Unfortunately, there is no physical quantity that corresponds to this symmetry. This is due to the general fact that discrete symmetries have no generators. While you can write rotations, for example, in the form $e^{i\mathbf{J}\cdot\hat{\mathbf{n}}\theta}$, where $\mathbf{J}$ is the generator, this is not really meaningful for discrete symmetries.

A good comparison for this is parity: if $\Pi$ commutes with $H$ then we say parity is conserved, in the sense that the transformation itself is a constant of the motion. For a more general discrete group $G$ (instead of $G=\{-1,1\}$ for parity) then the labels $+$ and $-$ are replaced by the group representation. Similarly the labels $l$ and $m$ correspond to the group representation and to the eigenvalues of some particular group transformation.
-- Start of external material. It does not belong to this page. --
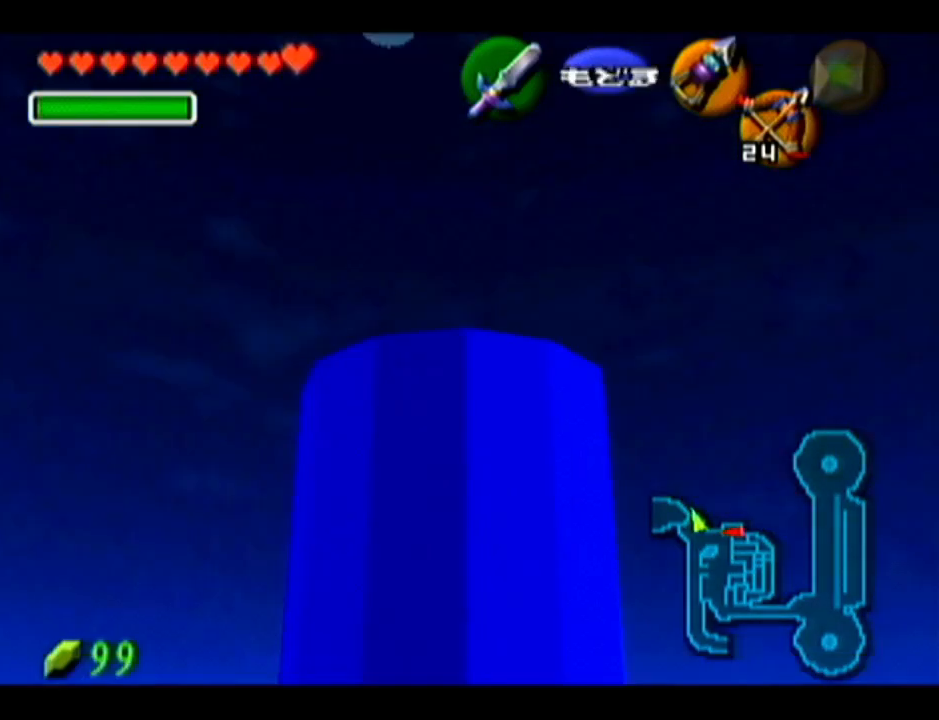
{"buttons": [], "left_stick": "center", "events": [[200, "C_LEFT", "down"], [334, "C_LEFT", "up"]]}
Both are conserved under $H$, but there is no generator.

Answer 2

I am not sure I am clear what you mean by Crystal Angular Momentum, but here are some ideas.

One must distinguish between angular momentum due to rotation of an object as a solid system, and that of a system made of subsystems each having angular momentum - atoms in the crystal in this case.

Individual atoms in a crystal do have angular momentum, and this is how they get their magnetic dipole moment. In crystals that have magnetisation the majority of atomic angular momentum point in the same direction, hence such crystals display magnetic properties. But that relates to the total angular momentum of individual, "loose" so to speak, atoms of the crystal and not that the crystal itself rotates as a solid object. I hope this makes sense(?)